Egypt does little to prevent the arms smuggling and has only briefly cracked down following intense U.S. pressure, Steinitz said.

Egyptian President Hosni Mubarak has denied the tunnels are used for smuggling weapons, and has suggested Israel seal the tunnels on the Palestinian side.

"They (the Egyptians) are not giving the smugglers weapons, but they are turning a blind eye," Steinitz told diplomats and reporters. "This is a kind of implicit tacit support of terrorism."

Also Monday, the Israeli daily Haaretz said the Defense Ministry wants to extend a planned security barrier six miles east of Jerusalem, reaching far deeper into the West Bank than in published ministry plans. Ministry officials said the published route, which runs closer to Jerusalem, reflects official thinking.

Israel says it is building the barrier through the West Bank and around Jerusalem to keep out Palestinian militants. Palestinians fear an Israeli land grab. The barrier has emerged as a major point of contention between the United States and Israel, with U.S. officials demanding it not cut into the West Bank.

Israel's Cabinet Sunday narrowly approved a prisoner swap with Hezbollah after eight hours of anguished debate, but the deal could still collapse over a Lebanese inmate who was responsible for the deaths of three Israeli civilians in 1979.

Hezbollah leader Sheik Hassan Nasrallah reiterated Monday that the prisoner, whom Israel refuses to release, has to be part of the deal. However, Nasrallah did not slam the door, saying he still waits to hear from a German mediator.

The 12-11 vote Sunday reflected widespread concern that the lopsided deal — hundreds of prisoners in exchange for an Israeli businessman and bodies of three soldiers — would signal weakness and encourage more kidnapping of Israelis.

Critics of the deal also believe it's a reward for terrorism, reports Berger.

In order to move ahead, Qureia had to back down in a weeks-long dispute with Arafat over control of the security forces.

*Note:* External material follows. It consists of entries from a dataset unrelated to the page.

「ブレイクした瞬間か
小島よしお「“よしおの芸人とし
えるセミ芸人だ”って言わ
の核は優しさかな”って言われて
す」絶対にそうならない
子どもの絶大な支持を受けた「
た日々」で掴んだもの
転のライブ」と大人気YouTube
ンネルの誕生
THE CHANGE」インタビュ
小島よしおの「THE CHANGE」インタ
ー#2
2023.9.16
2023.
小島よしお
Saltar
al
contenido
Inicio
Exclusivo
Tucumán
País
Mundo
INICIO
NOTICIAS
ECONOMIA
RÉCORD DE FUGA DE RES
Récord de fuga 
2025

Qureia's defeat left him weakened and threatened to complicate efforts to begin implementing the U.S.-backed "road map" peace plan.

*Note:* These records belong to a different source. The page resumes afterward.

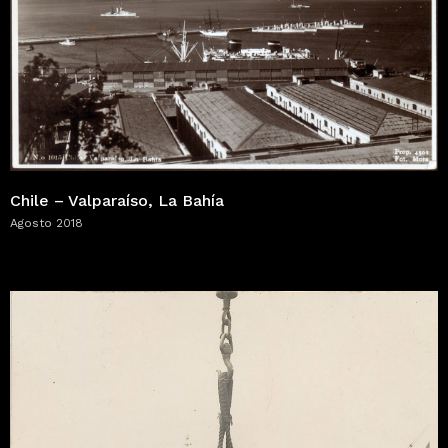
Chile – Valparaíso, La Bahía
Agosto 2018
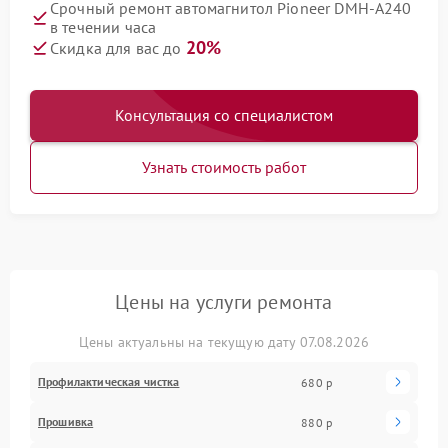
Срочный ремонт автомагнитол Pioneer DMH-A240
в течении часа
20%
Скидка для вас до
Консультация со специалистом
Узнать стоимость работ
Цены на услуги ремонта
Цены актуальны на текущую дату 07.08.2026
Профилактическая чистка
680 р
Прошивка
880 р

He plans to present the new cabinet to parliament on Wednesday.

Despite their misgivings, Israeli officials — who face public pressure to resume some sort of peace talks — stopped short of saying they would boycott Qureia because Arafat remains in control.

"This is a sad day for reform, because we see that the control of the security services remains in the hands of Arafat's cartel of terror," said Raanan Gissin, an adviser to Israeli Prime Minister Ariel Sharon.

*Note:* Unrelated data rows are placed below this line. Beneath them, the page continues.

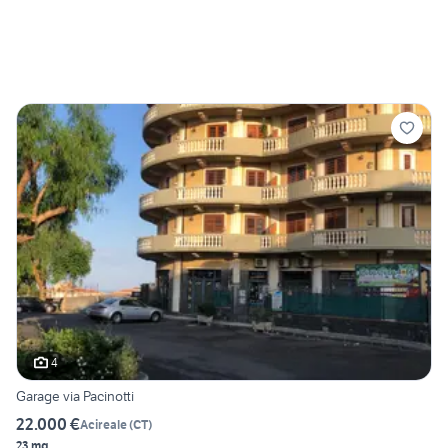
4
Garage via Pacinotti
22.000 €
Acireale
(
CT
)
23 mq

The United States was also critical. "The prime minister must have control of all of the security forces and insist that terrorists and military organizations not under the control of the Palestinian Authority be disarmed and dismantled," State Department spokeswoman Amanda Batt said.

Saeb Erekat, a returning Cabinet minister, said Israel should stay out of Palestinian internal affairs. "The focus should be on reviving the peace process and ... implementing the road map," he said.

Hassan Khreishe, an independent legislator, said he expected the new Cabinet to win easy approval in parliament, which is controlled by Arafat's Fatah movement.

Khreishe, a frequent critic of Arafat, said the new government brings back ministers tainted by corruption, and he predicted Israel and the United States would shun the Cabinet.

"This is Yasser Arafat's government," Khreishe said. "He chose it just to send a message to the world that Yasser Arafat is the decision maker here."